> [Excerpted data]

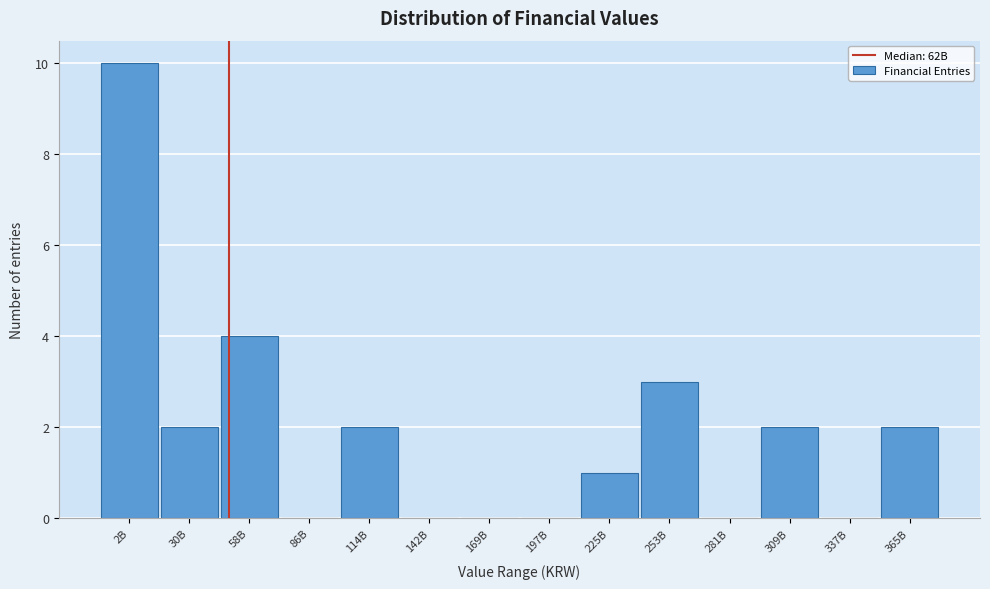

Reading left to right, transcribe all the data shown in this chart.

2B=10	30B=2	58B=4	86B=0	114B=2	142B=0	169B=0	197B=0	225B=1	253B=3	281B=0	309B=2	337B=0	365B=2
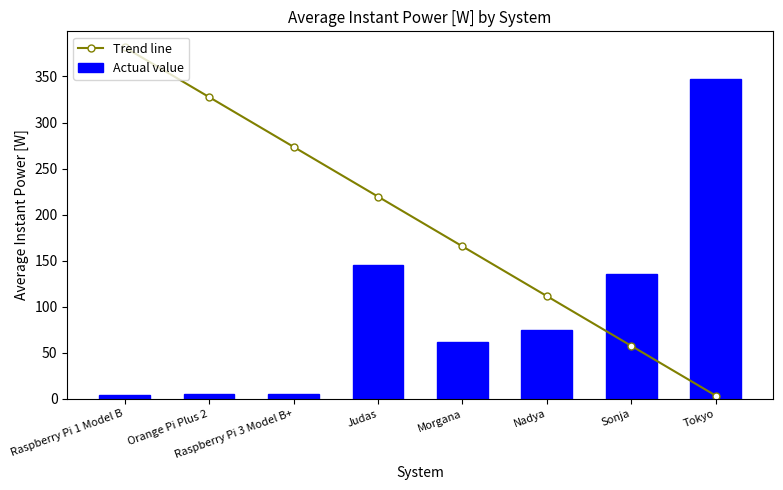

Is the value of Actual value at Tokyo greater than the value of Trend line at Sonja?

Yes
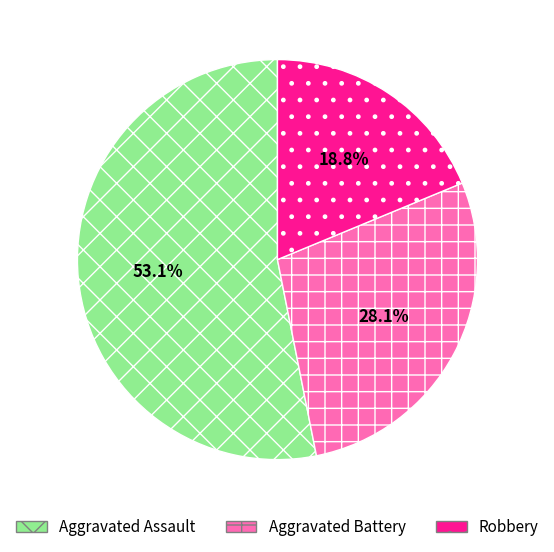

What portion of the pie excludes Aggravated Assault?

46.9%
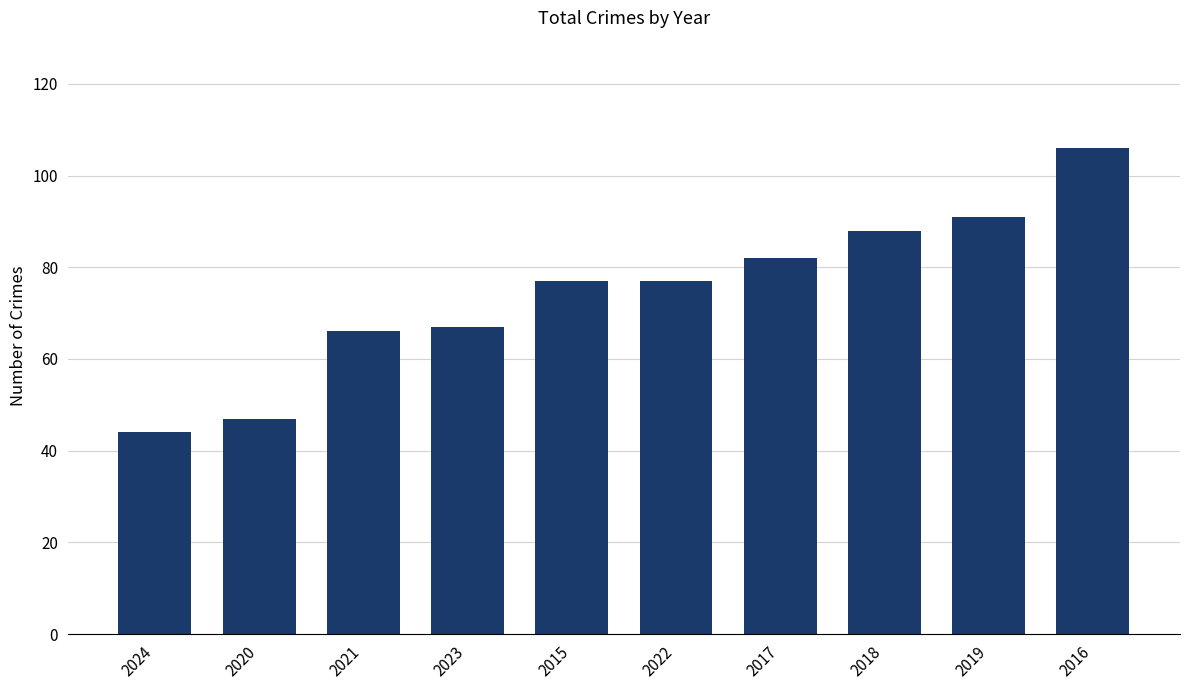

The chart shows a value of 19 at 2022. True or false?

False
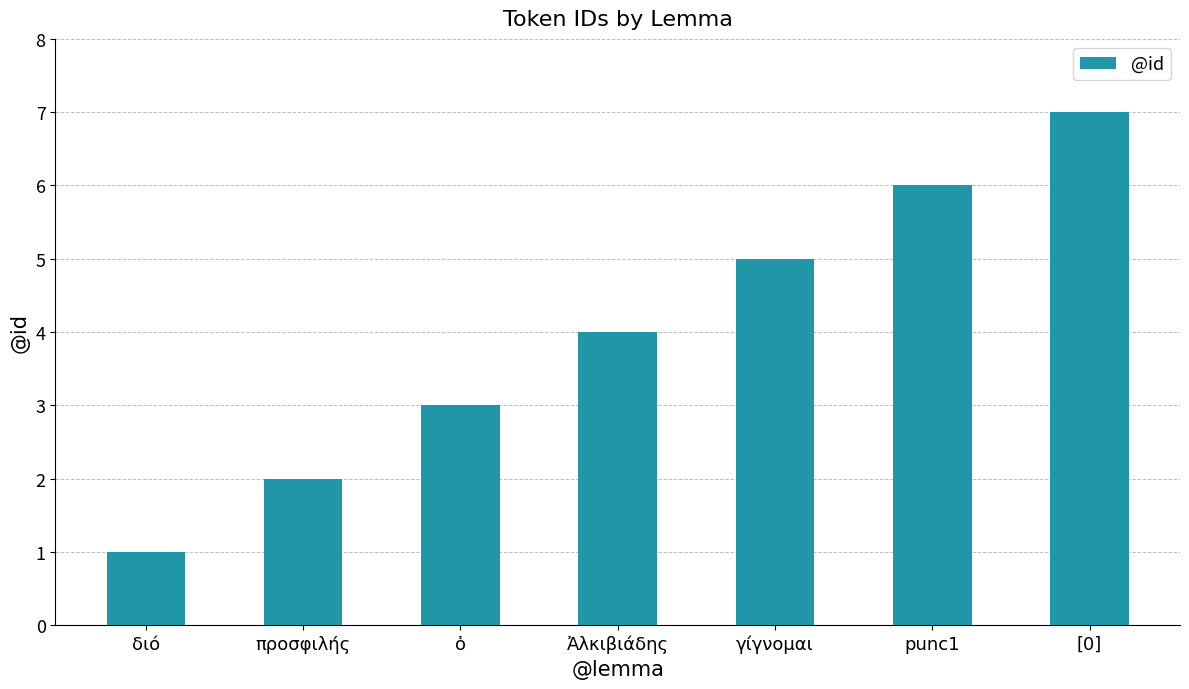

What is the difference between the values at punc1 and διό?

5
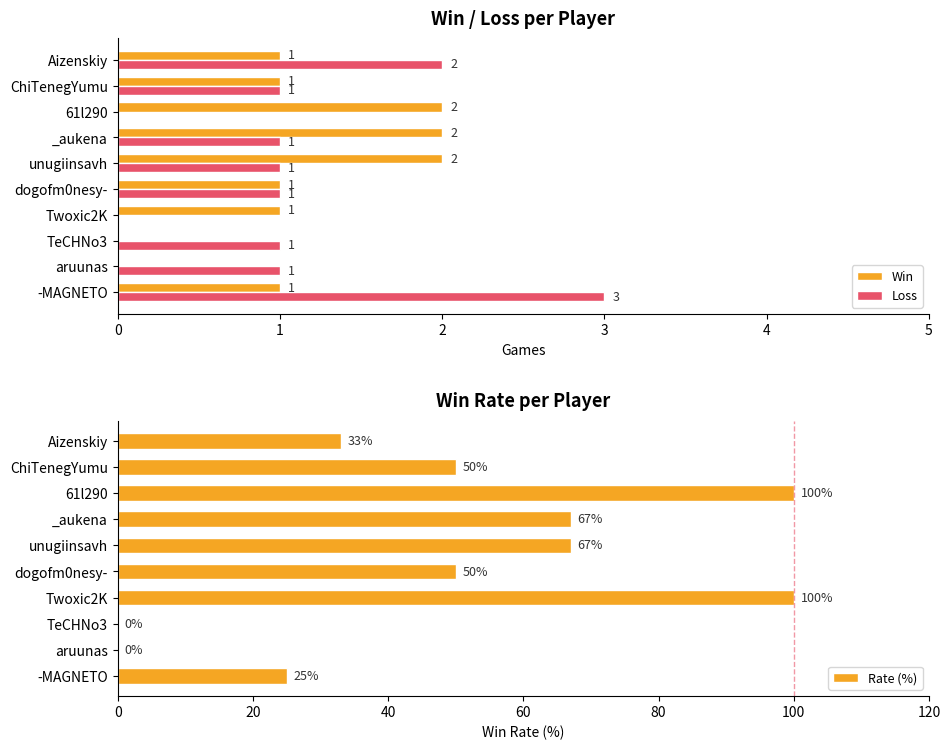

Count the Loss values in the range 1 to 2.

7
...
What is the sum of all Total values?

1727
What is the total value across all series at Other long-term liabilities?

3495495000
--
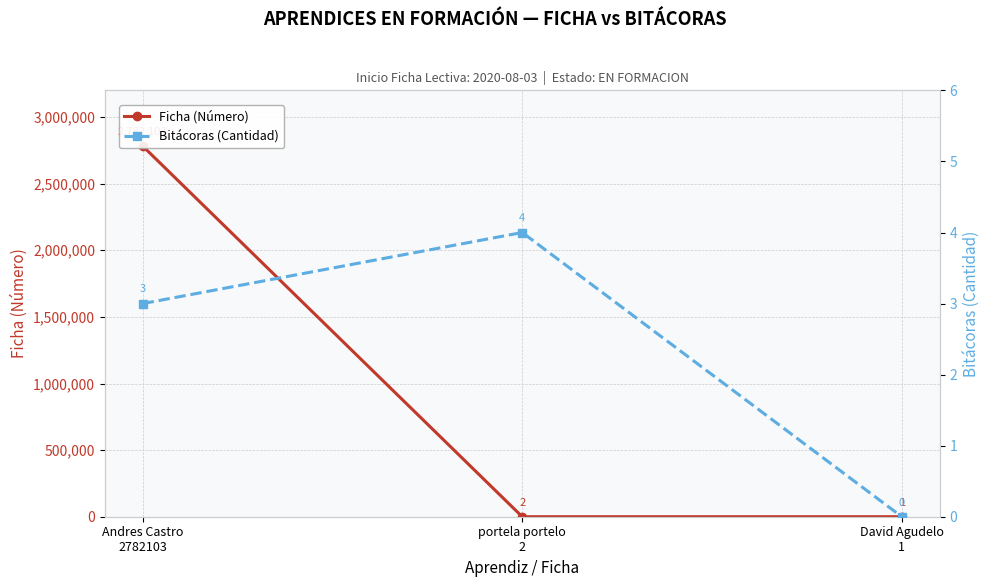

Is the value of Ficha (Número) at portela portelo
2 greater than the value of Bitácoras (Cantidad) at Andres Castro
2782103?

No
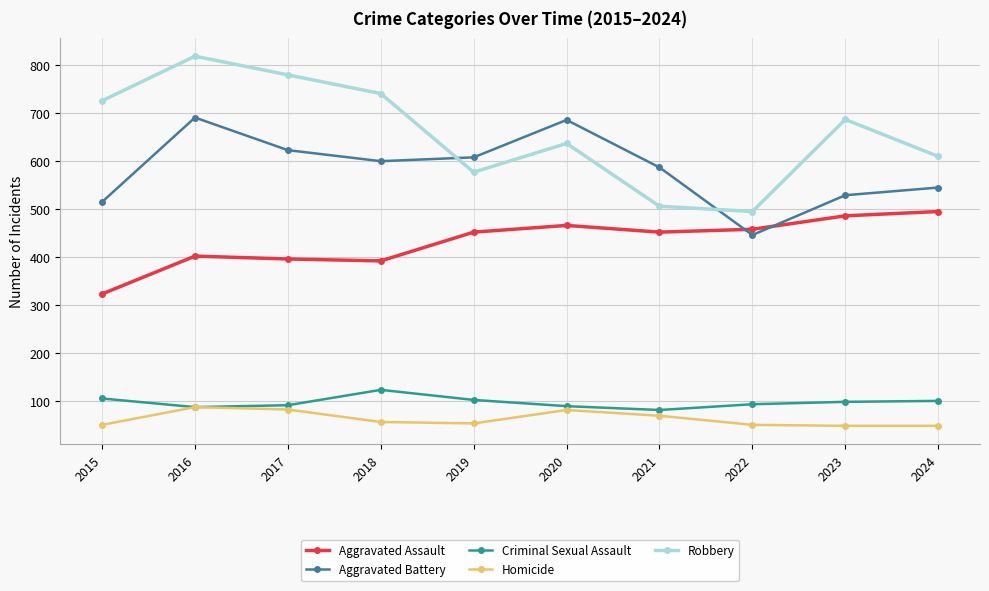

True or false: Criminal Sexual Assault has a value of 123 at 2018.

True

> [Exercise prompt] Retype the listing from the line containing "What is the sum of all Total values?" to the line containing "What is the total", with both of those lines included.

> [Task response]
What is the sum of all Total values?

1727
What is the total value across all series at Other long-term liabilities?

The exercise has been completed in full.